«Quando avvenne il cataclisma che noi chiamiamo diluvio oppure inondazione, tutta la razza umana perì a eccezione di Deucalione e Pirra che si rifugiarono sull’Etna, il monte più alto (si dice) che sorga in Sicilia. Essi non potendo sopravvivere per la solitudine, chiesero a Giove di concedere loro degli uomini oppure di annientarli come era successo agli altri.
Allora Giove ordinò di gettare delle pietre dietro la schiena: quelle gettate da Deucalione divennero uomini, quelle da Pirra donne. Questa è l’origine della parola laos (“popolo”), poiché in greco Laas significa pietra.»
Igino Astronomo, Fabulae, 153
Sicuramente un sasso è stato la prima forma di scultura dell’uomo, o almeno così dicono.
L’uomo primitivo ha da sempre raccolto sassi di svariate forme, dimensioni e colori che gli ricordavano qualcosa o ai quali attribuiva un significato.
Ma la scultura è una forma di pensiero che esiste nello spazio attraverso la materia, e il pensiero è l’azione primaria nella trasformazione della materia.
Pensiero è un termine che deriva dal latino pensum, e stava ad indicare un certo quantitativo di lana che veniva appunto “pesata” per poter essere infine passata alle filatrici le quali a loro volta avevano il compito di trattarla. Il “pensum” era quindi la materia prima, più grezza, designante metaforicamente un elemento o un tema che doveva essere secondariamente trattato, elaborato, dandogli così una nuova forma.
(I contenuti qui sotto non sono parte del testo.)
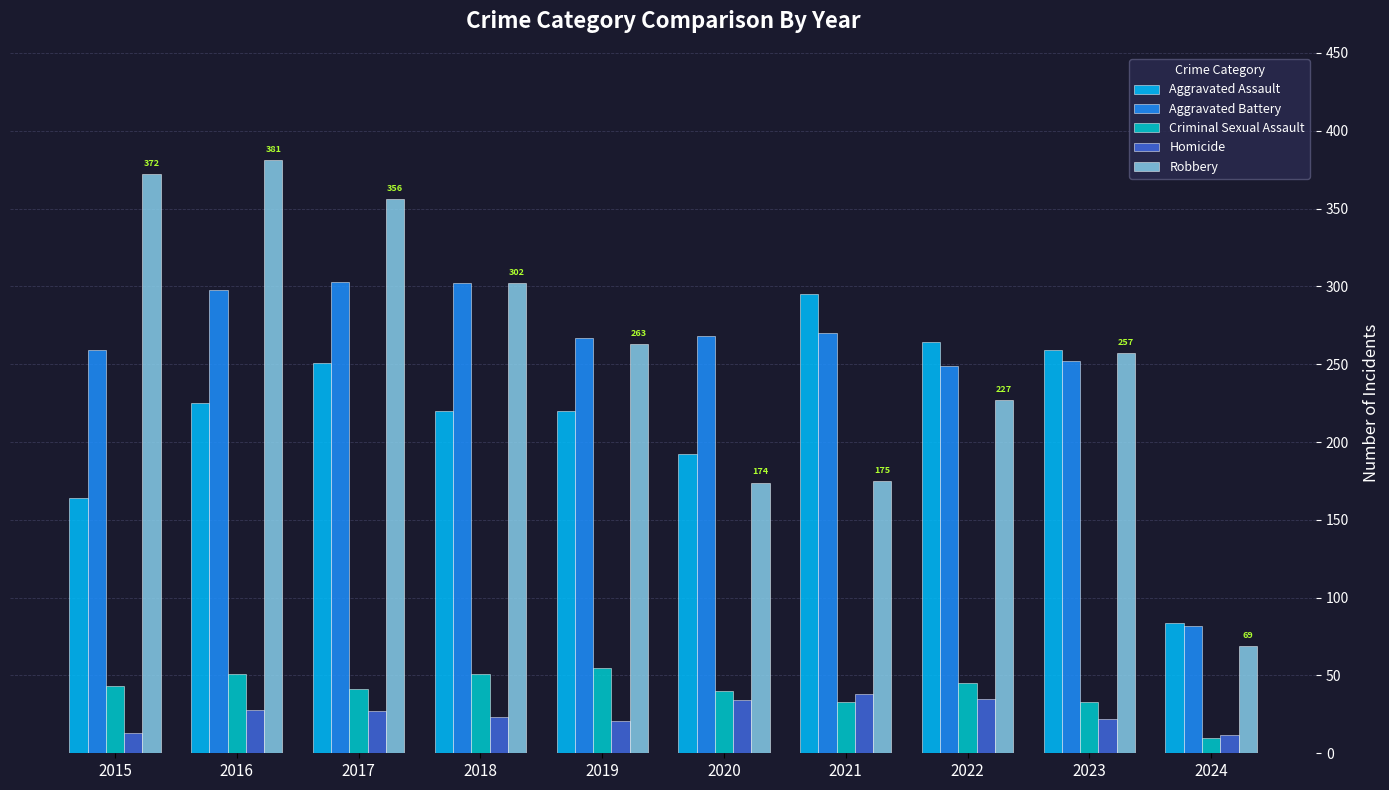

What is the sum of the Homicide values at 2017 and 2019?

48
Per il Castello Orsini di Fiano Romano, ho deciso di lavorare sul tema dei sassi come metafora del pensiero, ma benché l’uomo ha sempre cercato i suoi sassi nella natura, così come fecero Deucalione e Pirra per generare un nuovo genere umano, io ho dovuto cercare le pietre altrove, nella selva del nostro tempo, ovvero il digitale.

Ho chiesto al software di generare dei sassi, dai quali rielaborando la forma delle sculture, assegnando dei nuovi significati, così nella sala la ricerca dei sassi è messa in scena da tre rilievi retro illuminati, collegati insieme da un ulteriore stele-schermo che simula l’elaborazione della macchina, la quale legge il testo poetico scritto da Benedetto Tudino.
L’installazione multimediale diventa l’allegoria del nostro tempo, del rapporto con le tecnologie (con l’intelligenza artificiale) della nostra società, mortificata se non pensa ( o se non pesa) ad elaborare o rielaborare i significati provenienti da questo nuovo mondo.

Tutto comincia da qui! Tutto si decide ora.
Abbiamo toccato il fondo e possiamo rimanerci, farci prendere a schiaffi, oppure aprirci la strada lottando verso la luce.
Possiamo scalare le pareti, un centimetro alla volta, sono sassi.
Mi guardo intorno e penso che abbiamo commesso tutti gli errori possibili, ma non è detto che non si possa rimediare.
Anche se la vita è un gioco di centimetri, e il margine di errore è ridottissimo.
Un attimo un po’ in anticipo o in ritardo e manchiamo la presa del sasso che ci terrà aggrappati alla Terra.
Anche se non ce ne accorgiamo quel sasso è dappertutto, intorno a noi, ad ogni passo in ogni pausa.
Dobbiamo combattere, quel sasso va difeso con le unghie e con i denti, perché quando andremo a sommare gli attimi della nostra vita quel sasso farà la differenza.